» **READING PASSAGE**
Now on to the main event…

Drahi’s Debt Cartel Strikes Back

Drahi’s Debt Cartel Strikes Back

The French debt king, telecom visionary, and Sotheby’s owner may have finally met his match: Apollo, Ares, BlackRock, et al. have countersued in order to coordinate their efforts against him. Their legal battle could put an end to this era of creditor-on-creditor violence.

William D. Cohan William D. Cohan

The morality tale about creditor-on-creditor violence, which has become all the rage on Wall Street, began innocently enough less than two years ago. In July 2024, a group of creditors at the cable company Altice USA, led by the affiliates of such debt powerhouses as Apollo, Ares, BlackRock, and Oaktree, joined together in a sort of co-op to prevent its owner, the reclusive French-Israeli-Moroccan billionaire Patrick Drahi, from playing them against one another. Drahi, of course, is legendary for pushing risk onto his creditors—Altice, now known as Optimum Holdings, has some $26 billion of debt—and is equally renowned for his ruthlessness and savvy. The Optimum co-op worried that Drahi would try to pull off a liability management exercise and pit one group of creditors against another to improve their standing in the capital structure, should the inevitable “absolute priority” rule get invoked in an ultimate bankruptcy.

Alas, Drahi did not love his creditors’ strategy. Last November, he sued most of them in the Southern District of New York, claiming that their little co-op arrangement—which he called a “cartel”—violated U.S. antitrust laws against collusion. Personally, I’m not sure what the difference is between the creditors’ cooperation agreement and an old-fashioned creditors’ committee, but obviously Drahi felt differently. (Kirkland & Ellis, which had been advising Optimum on its restructuring options and strategy, relinquished the assignment after Drahi filed his lawsuit using other attorneys, due to conflicts across the firm.)

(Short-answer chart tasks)
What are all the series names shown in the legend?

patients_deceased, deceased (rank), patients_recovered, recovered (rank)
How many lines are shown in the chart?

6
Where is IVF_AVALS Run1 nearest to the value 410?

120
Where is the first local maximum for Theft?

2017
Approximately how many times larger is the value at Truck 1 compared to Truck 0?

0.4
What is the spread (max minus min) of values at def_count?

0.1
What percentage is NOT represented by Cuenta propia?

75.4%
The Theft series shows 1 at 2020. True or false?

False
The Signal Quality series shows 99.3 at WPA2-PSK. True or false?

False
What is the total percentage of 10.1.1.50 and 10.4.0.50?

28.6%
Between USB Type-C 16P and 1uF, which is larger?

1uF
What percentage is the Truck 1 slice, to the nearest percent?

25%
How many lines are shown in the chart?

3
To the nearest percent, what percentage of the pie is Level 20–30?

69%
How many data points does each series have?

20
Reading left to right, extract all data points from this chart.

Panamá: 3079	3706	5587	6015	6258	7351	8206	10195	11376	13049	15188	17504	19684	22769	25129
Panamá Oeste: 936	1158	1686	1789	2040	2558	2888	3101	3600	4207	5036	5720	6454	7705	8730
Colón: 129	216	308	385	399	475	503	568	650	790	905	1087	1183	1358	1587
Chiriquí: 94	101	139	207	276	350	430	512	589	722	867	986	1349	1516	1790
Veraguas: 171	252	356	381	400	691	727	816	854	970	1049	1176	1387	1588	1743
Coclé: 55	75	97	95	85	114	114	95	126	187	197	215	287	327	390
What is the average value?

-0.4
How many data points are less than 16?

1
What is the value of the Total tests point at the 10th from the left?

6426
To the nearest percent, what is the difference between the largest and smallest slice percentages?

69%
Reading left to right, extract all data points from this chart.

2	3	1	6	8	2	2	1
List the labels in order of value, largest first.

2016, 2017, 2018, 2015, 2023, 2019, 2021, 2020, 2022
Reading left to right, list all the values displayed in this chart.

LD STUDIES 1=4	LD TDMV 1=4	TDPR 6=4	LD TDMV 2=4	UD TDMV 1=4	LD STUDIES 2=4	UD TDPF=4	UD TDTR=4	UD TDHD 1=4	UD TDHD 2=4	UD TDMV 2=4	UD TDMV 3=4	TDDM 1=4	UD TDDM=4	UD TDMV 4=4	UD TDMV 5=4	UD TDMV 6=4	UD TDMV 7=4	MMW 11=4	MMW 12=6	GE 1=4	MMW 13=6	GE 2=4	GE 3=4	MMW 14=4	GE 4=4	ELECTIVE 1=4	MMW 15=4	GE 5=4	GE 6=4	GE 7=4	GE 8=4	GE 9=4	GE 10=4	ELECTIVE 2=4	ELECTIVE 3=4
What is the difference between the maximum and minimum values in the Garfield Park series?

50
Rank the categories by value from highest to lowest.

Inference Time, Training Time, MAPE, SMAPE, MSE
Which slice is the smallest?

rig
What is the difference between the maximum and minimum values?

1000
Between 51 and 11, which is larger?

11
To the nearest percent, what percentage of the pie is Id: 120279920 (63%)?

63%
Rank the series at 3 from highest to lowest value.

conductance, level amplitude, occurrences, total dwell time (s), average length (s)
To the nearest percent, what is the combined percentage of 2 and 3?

» **WORK REQUEST**
In the Drahi article, which court did Drahi sue most of his creditors in last November?

» **WRITTEN ANSWER**
The Southern District of New York.